The Hadron Collider Quest in Antiquity


What is there at the bedrock of reality? What are the ultimate building blocks out of which everything else is constituted? Are they things (objects, particles), or are they activities of some sort? Or is there something else, even more fundamental than they are?  These questions fascinated and challenged the ancients as much as they challenge and fascinate us. Yet, there is evidence that the ancients conceived of the building blocks of reality very differently than has traditionally been thought.  I am currently exploring a new hypothesis about how the ancients conceived of the universe and its contents during the first millennium of Western civilization (from the Pre-Socratics to Plotinus). The ramifications of this hypothesis, if correct, are far reaching with respect to our understanding of ancient thought.

The traditional view is that the ancients conceived of the universe either as built out of objects (whether concrete or abstract) or as built out of processes; on that view Plato and Aristotle, for example, stand on one side and Heraclitus stands on the other. Making a radical departure from this traditional interpretation, my current research investigates the hypothesis that nearly all ancient ontologies accounted for all there is in the cosmos by positing a sole elementary building block: not objects, or processes, but powers. Powers underlie both objects and processes, and are more fundamental than either of them.  Powers are properties directed towards an end (e.g., the power to heat). They dispose their possessor to be or act in a certain way, which is manifested in appropriate circumstances (e.g., something with the power to heat is disposed to heat something cooler).  A world built solely out of powers is structured in a web of ontological dependencies between powers. For brevity, this metaphysical position may be called Power Structuralism.  The primary goal of my current research is to investigate which ancient ontologies are power-structuralist ones.  Additionally, I aim to to compare and contrast the positions of the ancient thinkers under consideration with the basic tenets of causal structuralism in contemporary metaphysics and physics, and bring out what is distinctive about ancient power structuralism and whether it can be fruitfully brought to bear on contemporary causal structuralism.

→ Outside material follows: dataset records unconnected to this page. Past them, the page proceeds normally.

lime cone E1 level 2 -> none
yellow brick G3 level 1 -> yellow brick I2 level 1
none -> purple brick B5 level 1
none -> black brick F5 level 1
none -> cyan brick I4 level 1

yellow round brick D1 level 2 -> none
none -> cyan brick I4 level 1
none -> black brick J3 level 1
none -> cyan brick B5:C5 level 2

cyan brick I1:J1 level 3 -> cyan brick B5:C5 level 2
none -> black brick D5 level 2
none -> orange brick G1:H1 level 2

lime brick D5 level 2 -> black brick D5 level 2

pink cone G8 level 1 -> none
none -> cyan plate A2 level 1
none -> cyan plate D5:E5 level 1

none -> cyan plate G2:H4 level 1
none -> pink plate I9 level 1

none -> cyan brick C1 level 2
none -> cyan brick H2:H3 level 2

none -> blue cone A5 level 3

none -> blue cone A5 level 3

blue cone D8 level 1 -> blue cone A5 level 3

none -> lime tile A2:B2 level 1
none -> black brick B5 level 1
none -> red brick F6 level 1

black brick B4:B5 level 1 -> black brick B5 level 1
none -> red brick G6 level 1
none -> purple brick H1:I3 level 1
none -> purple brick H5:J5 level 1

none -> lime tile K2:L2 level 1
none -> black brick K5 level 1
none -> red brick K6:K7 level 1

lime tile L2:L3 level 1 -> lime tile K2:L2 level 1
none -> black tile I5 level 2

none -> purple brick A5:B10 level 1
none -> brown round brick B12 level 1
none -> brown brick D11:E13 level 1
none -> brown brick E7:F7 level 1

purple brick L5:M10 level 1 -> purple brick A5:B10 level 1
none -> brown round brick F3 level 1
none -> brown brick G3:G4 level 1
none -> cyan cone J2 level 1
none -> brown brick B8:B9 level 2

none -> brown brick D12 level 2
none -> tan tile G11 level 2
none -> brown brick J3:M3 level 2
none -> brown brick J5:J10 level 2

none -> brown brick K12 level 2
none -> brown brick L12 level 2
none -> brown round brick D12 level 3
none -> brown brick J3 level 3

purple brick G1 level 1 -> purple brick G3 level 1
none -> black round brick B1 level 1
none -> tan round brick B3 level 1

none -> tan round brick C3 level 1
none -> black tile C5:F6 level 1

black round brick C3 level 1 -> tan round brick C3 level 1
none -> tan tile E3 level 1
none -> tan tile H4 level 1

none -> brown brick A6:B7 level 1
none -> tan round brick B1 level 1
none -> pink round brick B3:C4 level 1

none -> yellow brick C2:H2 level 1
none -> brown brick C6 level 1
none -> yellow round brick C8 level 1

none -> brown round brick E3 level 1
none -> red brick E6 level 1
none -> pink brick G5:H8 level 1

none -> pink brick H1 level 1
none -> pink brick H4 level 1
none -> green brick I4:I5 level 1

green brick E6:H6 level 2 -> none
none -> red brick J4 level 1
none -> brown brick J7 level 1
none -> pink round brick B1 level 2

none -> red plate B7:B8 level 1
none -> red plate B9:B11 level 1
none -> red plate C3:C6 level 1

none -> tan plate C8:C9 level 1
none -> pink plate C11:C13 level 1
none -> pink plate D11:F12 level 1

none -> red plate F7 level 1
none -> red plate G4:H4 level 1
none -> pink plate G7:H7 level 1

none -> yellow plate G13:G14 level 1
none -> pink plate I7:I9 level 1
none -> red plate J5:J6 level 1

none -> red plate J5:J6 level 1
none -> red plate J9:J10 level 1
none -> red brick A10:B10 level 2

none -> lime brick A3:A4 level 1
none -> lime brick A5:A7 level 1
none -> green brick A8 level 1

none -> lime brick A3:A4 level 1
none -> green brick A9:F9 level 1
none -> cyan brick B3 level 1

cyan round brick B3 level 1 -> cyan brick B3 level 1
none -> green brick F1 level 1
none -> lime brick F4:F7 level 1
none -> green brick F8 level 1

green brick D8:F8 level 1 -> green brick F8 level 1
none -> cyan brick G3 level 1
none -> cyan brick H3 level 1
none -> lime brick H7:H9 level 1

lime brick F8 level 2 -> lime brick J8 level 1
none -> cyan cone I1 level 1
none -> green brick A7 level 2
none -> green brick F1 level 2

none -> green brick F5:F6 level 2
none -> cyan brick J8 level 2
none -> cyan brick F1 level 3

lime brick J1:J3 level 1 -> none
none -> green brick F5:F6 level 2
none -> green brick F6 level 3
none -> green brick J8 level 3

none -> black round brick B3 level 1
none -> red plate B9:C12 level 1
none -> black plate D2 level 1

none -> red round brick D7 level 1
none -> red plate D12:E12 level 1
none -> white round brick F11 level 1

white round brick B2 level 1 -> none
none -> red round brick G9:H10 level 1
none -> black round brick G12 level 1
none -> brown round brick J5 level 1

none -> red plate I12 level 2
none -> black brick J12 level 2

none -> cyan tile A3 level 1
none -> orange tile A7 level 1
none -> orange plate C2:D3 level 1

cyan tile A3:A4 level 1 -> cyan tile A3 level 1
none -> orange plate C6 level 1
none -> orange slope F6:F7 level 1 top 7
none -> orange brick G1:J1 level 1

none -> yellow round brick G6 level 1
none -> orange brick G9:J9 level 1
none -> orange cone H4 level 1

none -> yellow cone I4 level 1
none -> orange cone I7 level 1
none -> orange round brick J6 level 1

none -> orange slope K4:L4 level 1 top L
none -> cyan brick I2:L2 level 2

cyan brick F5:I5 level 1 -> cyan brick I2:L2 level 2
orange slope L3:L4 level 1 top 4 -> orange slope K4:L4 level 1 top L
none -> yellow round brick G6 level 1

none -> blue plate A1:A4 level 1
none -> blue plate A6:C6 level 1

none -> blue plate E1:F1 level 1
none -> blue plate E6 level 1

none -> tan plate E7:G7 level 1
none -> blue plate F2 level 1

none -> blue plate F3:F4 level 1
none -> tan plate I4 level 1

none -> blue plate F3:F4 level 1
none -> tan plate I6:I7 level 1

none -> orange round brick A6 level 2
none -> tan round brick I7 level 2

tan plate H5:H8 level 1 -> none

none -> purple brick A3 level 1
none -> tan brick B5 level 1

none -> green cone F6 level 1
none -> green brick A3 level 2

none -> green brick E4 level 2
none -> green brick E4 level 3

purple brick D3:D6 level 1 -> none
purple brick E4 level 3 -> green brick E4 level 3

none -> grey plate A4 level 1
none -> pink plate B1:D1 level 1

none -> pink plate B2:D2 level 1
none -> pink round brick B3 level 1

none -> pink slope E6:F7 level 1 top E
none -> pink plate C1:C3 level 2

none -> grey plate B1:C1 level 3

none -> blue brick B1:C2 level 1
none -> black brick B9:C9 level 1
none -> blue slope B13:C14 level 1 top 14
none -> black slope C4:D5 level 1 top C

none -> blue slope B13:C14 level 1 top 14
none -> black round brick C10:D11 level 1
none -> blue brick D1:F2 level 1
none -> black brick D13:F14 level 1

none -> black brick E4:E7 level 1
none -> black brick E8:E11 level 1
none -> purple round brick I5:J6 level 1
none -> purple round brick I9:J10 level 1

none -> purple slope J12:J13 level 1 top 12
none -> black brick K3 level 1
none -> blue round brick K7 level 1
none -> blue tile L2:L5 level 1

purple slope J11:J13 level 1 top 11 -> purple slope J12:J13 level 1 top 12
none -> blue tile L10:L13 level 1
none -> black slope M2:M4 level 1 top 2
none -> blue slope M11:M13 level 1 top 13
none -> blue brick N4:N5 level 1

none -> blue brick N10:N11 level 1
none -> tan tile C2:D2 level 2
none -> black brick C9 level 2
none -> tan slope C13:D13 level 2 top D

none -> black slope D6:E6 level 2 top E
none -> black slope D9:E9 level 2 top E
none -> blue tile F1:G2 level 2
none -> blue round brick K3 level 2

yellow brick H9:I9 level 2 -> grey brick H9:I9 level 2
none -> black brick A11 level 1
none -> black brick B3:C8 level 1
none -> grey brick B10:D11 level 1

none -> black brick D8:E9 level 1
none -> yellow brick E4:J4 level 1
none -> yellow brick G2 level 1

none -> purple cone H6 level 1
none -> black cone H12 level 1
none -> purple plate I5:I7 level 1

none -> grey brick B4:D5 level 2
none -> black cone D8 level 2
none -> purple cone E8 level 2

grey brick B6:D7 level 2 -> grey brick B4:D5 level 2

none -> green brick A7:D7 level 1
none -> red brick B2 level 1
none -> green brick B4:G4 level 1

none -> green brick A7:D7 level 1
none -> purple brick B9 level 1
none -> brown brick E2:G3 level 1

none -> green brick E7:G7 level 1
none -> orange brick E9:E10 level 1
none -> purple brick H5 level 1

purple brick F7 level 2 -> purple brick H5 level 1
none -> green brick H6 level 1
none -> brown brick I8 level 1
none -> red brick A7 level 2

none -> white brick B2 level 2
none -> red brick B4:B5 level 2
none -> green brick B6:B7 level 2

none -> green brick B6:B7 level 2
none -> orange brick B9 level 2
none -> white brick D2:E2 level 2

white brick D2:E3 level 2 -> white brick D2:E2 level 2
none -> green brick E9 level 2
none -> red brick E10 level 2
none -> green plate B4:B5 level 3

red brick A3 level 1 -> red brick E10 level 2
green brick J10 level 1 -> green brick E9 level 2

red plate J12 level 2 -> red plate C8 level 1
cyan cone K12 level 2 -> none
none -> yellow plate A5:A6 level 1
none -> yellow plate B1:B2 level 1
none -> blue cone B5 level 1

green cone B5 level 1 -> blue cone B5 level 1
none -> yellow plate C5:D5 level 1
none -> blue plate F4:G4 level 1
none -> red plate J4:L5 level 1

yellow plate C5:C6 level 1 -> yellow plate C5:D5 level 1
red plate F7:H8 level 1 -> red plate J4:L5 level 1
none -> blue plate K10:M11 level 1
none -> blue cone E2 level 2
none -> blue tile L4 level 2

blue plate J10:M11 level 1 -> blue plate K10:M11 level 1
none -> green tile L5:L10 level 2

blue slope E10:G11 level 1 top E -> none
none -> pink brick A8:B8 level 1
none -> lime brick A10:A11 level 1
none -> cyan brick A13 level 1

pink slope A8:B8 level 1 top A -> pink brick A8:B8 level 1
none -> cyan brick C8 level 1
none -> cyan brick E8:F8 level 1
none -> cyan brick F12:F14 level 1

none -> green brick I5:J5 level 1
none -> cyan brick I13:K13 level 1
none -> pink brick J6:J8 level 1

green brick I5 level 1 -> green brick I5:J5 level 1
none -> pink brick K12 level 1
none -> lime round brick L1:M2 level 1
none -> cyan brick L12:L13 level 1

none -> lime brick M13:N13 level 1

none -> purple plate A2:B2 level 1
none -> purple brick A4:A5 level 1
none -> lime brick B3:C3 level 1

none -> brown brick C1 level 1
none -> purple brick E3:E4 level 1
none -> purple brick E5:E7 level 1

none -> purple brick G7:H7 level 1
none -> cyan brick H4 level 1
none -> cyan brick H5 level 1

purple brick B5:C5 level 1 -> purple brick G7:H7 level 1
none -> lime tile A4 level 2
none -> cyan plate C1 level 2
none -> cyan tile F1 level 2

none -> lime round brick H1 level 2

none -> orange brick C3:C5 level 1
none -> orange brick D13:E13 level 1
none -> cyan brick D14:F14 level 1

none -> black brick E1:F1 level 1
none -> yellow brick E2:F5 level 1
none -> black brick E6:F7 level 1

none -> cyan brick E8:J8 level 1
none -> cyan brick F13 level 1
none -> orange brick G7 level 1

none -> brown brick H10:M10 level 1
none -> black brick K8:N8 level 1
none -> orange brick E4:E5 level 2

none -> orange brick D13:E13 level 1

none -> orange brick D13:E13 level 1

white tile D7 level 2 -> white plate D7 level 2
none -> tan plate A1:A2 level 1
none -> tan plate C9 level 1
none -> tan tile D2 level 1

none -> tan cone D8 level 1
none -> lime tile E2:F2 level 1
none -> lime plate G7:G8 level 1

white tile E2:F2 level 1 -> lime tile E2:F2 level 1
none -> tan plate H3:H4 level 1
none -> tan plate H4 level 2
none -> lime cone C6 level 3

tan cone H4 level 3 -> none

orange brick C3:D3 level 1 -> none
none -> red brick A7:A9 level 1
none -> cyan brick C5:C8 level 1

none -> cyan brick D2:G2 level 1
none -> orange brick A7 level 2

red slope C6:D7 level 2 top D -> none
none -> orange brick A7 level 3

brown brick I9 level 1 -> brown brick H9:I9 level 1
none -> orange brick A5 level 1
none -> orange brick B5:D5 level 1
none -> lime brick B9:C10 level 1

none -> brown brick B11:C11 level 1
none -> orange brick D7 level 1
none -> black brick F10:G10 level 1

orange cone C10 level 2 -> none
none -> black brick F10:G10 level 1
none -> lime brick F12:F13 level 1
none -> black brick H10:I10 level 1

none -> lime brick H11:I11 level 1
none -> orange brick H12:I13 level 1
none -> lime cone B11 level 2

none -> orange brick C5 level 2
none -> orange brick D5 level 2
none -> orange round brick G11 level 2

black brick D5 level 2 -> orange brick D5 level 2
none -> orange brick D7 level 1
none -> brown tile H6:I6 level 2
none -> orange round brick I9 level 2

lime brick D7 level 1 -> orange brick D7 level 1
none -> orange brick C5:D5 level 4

But what is the world like, for the ancients, if all there is are powers? How are all entities derived from structures of powers? Are there objects over and above the interdependent powers? If not, how are objects constituted just out of networks of interdependent powers? If there are objects, do they have natures over and above their power networks?

Can there be a paradigm shift in our understanding of the ancients after 2,500 years of investigation of ancient texts? Does it even make sense to have a new vision of extensively studied ancient thought? Yes, if the new vision does reveal a different world in these texts, a world that makes imminent sense to us once we come to view it this way. Yet, it is not the vision that is driving the shift, but the texts themselves, motivating a new framework from which to investigate the emergence of the first rational explanations of the world.

To explore the above research questions, I received €1,3 million research award from the European Research Council with which I have appointed a research team based in the Philosophy Faculty and Corpus Christi College at Oxford. The team comprises six postdoctoral fellows, each specializing in a different area of ancient philosophy (Pre-Socratics; Plato; Aristotle; Hellenistic and Latin philosophy; Plotinus) and one specializing in contemporary metaphysics. The project started in April 2011, and will run for five years. It has an international Advisory Board including over twenty academics from various institutions.